Solutions. Redouble your savings efforts to beef up your down payment. If you have the option, sell less-liquid assets (a parcel of land, a boat, art, collectibles) to build down-payment money, and keep more-liquid assets (CDs, mutual funds, stocks) to meet lenders’ higher cash-reserve requirements (see No. 7). Of course, be mindful of any tax implications of turning tangible assets into cash.
You can also borrow from your 401(k). You’ll have to report it on your application, and the payback amount becomes a commitment against your available monthly income in calculating how much of a mortgage payment you can afford. First-time homebuyers younger than 59½ can take up to $10,000 from an IRA to put toward a home purchase without owing the 10 percent early-withdrawal penalty.
Gifts are OK, but your benefactor will need to sign a notarized gift letter swearing that no repayment is required.
5. Current mortgage is under water
If you want to refinance to make your home payments more manageable but your existing mortgage is bigger than your home’s market value, you’ll be stymied by problems No. 3 and No. 4.
Solutions. If your mortgage was sold before June 2009 to the Federal National Mortgage Association (Fannie Mae) or Freddie Mac, consider the Home Affordable Refinance Program. “HARP 2.0 is a very sweet deal if you can get into it,” Gumbinger says. You can refinance a mortgage as much as 50 percent larger than your home’s value. Borrowers need only prove that they have an income (no minimum amount is stipulated) and that they have been making payments on time. They don’t need to have a minimum credit score, and a property appraisal is not required.
If your loan isn’t owned by Fannie Mae or Freddie Mac, you don’t qualify for HARP. But you may qualify for other assistance programs. You can get more information on all these options by going to the Making Home Affordable website, a joint program of the departments of the Treasury and Housing and Urban Development.

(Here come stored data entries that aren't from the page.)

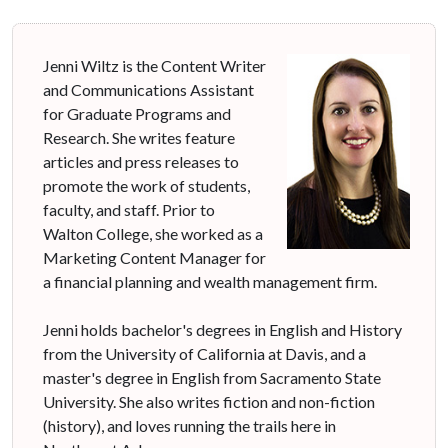
Jenni Wiltz is the Content Writer
and Communications Assistant
for Graduate Programs and
Research. She writes feature
articles and press releases to
promote the work of students,
faculty, and staff. Prior to
Walton College, she worked as a
Marketing Content Manager for
a financial planning and wealth management firm.
Jenni holds bachelor's degrees in English and History
from the University of California at Davis, and a
master's degree in English from Sacramento State
University. She also writes fiction and non-fiction
(history), and loves running the trails here in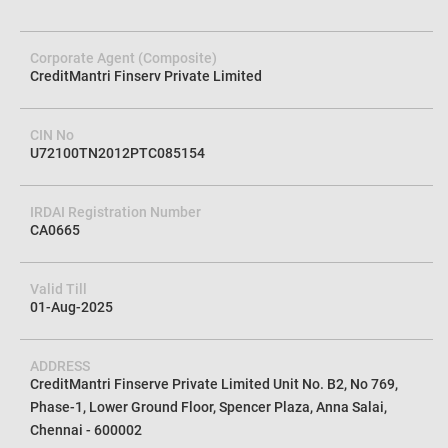
Corporate Agent (Composite)
CreditMantri Finserv Private Limited
CIN No
U72100TN2012PTC085154
IRDAI Registration Number
CA0665
Valid Till
01-Aug-2025
ADDRESS
CreditMantri Finserve Private Limited Unit No. B2, No 769,
Phase-1, Lower Ground Floor, Spencer Plaza, Anna Salai,
Chennai - 600002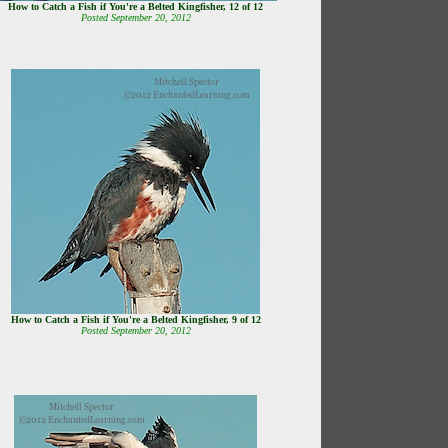
How to Catch a Fish if You're a Belted Kingfisher, 12 of 12
Posted September 20, 2012
How to Catch a Fish if You're a Belted Kingfisher, 9 of 12
Posted September 20, 2012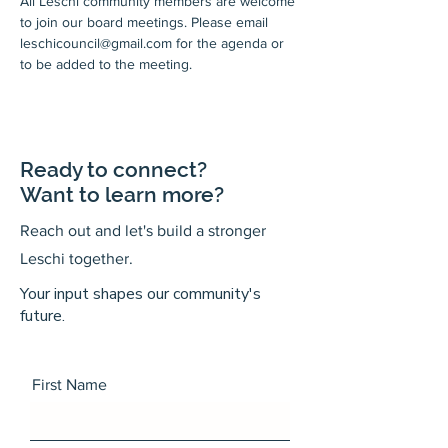
All Leschi community members are welcome 
to join our board meetings. Please email 
leschicouncil@gmail.com for the agenda or 
to be added to the meeting.
Ready to connect?
Want to learn more?
Reach out and let's build a stronger
Leschi together.
Your input shapes our community's
future.
First Name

6. Denied by one or two lenders
Mortgage standards are fairly consistent across the marketplace and from lender to lender. But don’t despair if the first couple of lenders reject you or offer you rates that are higher than you’d like.
Solutions. It still pays to shop around, because lenders write a certain percentage of mortgages to keep in their own portfolios with no intention of selling them to Fannie or Freddie. Find out what went wrong and fix it, if possible. Then shop at banks, savings and loans, and your credit union, if you belong to one.

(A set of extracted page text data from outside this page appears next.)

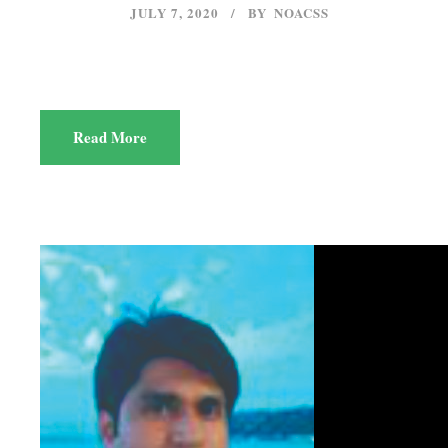
JULY 7, 2020
BY
NOACSS
Read More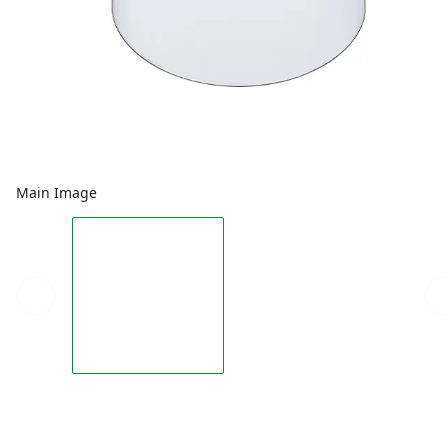
Main Image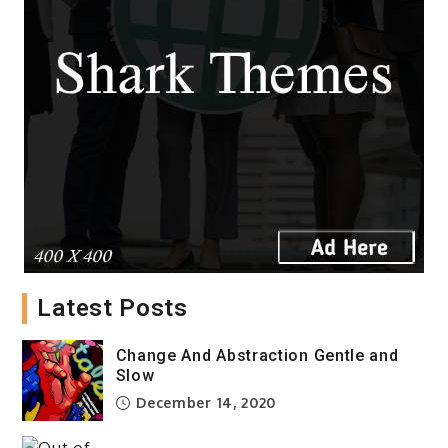
Latest Posts
Alternative Views Art View
from Inside
Change And Abstraction Gentle and
December 14, 2020
Slow
December 14, 2020
Celebration Wall Prints Deep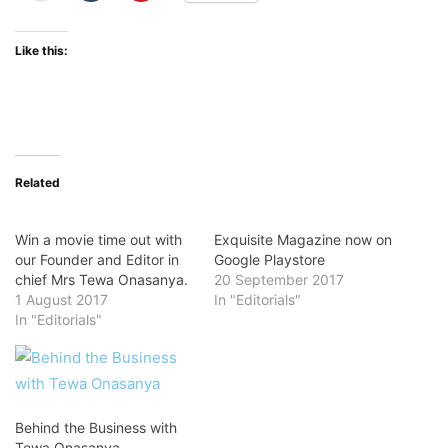
Like this:
Related
Win a movie time out with
Exquisite Magazine now on
our Founder and Editor in
Google Playstore
chief Mrs Tewa Onasanya.
20 September 2017
1 August 2017
In "Editorials"
In "Editorials"
Behind the Business with
Tewa Onasanya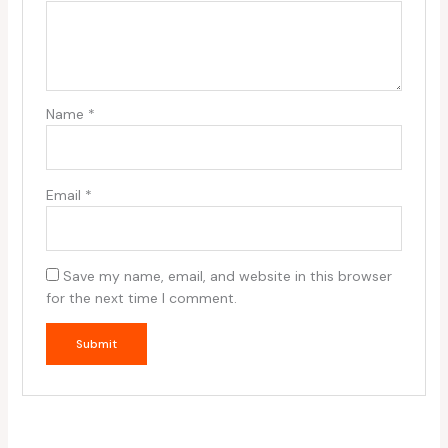
Name
*
Email
*
Save my name, email, and website in this browser
for the next time I comment.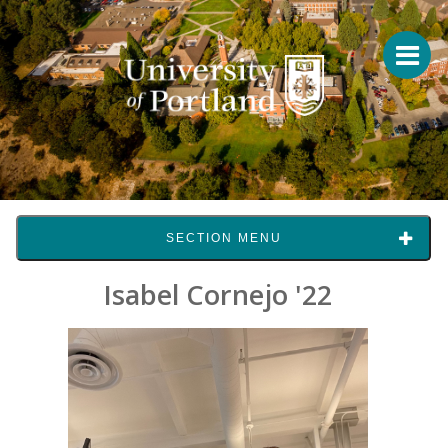
SECTION MENU
Isabel Cornejo '22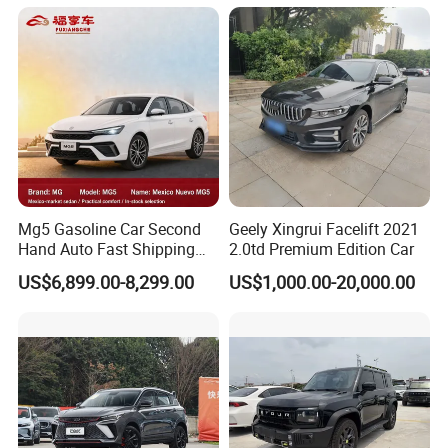
Vehicle Jetour Traveller
Cdm Hybrid Electric Auto
SUV Used Cars for Sale
Mg5 Gasoline Car Second
Geely Xingrui Facelift 2021
Hand Auto Fast Shipping
2.0td Premium Edition Car
Wholesale Supply Pre-
US$6,899.00-8,299.00
US$1,000.00-20,000.00
Owned Vehicle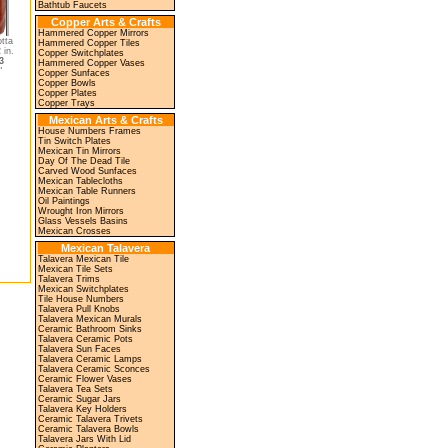
Bathtub Faucets
Copper Arts & Crafts
Hammered Copper Mirrors
tta
Hammered Copper Tiles
 in.
Copper Switchplates
3
Hammered Copper Vases
"
Copper Sunfaces
Copper Bowls
Copper Plates
Copper Trays
Mexican Arts & Crafts
House Numbers Frames
Tin Switch Plates
Mexican Tin Mirrors
Day Of The Dead Tile
Carved Wood Sunfaces
Mexican Tablecloths
Mexican Table Runners
Oil Paintings
Wrought Iron Mirrors
Glass Vessels Basins
Mexican Crosses
Mexican Talavera
Talavera Mexican Tile
Mexican Tile Sets
Talavera Trims
Mexican Switchplates
Tile House Numbers
Talavera Pull Knobs
Talavera Mexican Murals
Ceramic Bathroom Sinks
Talavera Ceramic Pots
Talavera Sun Faces
Talavera Ceramic Lamps
Talavera Ceramic Sconces
Ceramic Flower Vases
Talavera Tea Sets
Ceramic Sugar Jars
Talavera Key Holders
Ceramic Talavera Trivets
Ceramic Talavera Bowls
Talavera Jars With Lid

Mortgage brokers who survived the housing collapse have access to funding from private investors. Find a good one through referrals by co-workers, friends, and your real-estate agent, or search for a certified mortgage broker through the National Association of Mortgage Brokers.
7. Low post-closing cash reserves
Some lenders now require that you have cash reserves and/or easily liquidated property or investments equal to six months’ carrying costs—up from two—after you close the purchase, in case you suffer future financial problems.

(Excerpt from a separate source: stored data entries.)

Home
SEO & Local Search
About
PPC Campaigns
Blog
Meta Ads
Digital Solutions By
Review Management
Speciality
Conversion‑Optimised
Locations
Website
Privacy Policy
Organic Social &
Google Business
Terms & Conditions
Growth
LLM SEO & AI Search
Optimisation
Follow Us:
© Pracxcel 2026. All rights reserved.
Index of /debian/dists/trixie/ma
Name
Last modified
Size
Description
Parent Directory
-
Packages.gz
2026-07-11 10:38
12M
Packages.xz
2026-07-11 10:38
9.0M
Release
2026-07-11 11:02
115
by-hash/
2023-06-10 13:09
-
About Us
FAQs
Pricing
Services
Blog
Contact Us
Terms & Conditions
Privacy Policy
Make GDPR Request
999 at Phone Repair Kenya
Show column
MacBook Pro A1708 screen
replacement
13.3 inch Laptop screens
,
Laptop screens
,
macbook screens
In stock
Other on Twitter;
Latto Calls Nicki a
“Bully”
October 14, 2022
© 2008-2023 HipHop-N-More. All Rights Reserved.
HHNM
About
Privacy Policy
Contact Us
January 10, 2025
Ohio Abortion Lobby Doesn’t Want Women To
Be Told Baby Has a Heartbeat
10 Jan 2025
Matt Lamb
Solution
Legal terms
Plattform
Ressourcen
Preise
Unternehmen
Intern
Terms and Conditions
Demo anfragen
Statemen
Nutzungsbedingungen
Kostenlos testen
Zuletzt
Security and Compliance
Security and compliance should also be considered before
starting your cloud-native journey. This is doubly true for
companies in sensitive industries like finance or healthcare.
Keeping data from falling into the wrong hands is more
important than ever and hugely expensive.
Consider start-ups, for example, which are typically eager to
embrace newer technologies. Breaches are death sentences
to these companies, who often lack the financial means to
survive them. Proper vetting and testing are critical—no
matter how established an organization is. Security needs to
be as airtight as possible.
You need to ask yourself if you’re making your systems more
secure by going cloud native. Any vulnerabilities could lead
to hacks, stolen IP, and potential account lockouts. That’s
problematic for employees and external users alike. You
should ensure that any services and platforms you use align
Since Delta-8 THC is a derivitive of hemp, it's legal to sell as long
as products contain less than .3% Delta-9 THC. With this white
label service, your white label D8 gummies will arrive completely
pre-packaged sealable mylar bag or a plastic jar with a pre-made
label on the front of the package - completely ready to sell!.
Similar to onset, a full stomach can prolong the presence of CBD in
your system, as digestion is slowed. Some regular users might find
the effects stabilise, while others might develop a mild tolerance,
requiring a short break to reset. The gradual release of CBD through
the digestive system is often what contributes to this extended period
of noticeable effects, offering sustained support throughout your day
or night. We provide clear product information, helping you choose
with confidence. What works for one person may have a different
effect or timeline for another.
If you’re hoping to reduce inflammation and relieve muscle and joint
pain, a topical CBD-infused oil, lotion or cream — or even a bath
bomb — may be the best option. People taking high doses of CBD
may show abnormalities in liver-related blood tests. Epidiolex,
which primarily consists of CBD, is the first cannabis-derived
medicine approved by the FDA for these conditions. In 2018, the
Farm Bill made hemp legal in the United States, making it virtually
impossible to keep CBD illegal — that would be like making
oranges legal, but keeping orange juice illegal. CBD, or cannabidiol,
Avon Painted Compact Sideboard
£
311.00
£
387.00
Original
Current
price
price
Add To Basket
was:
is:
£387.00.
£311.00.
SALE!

Solutions. Lenders are looking for cash on hand or easily liquidated assets. Those include bank deposits and CDs, mutual funds, and even the cash value of your life insurance. Seventy percent of your vested retirement savings can count, too. But keep in mind that any loans from your plan count against those assets.
Putting together a sizable down payment and strong cash reserve can be difficult. If you’re having a tough time, you may need to lower your sights or sharpen your negotiating skills, or both. Focus on finding a home whose total price you can afford. That means you’ll need to have saved 20 percent for the down payment, plus more to cover closing costs and cash reserves for emergencies.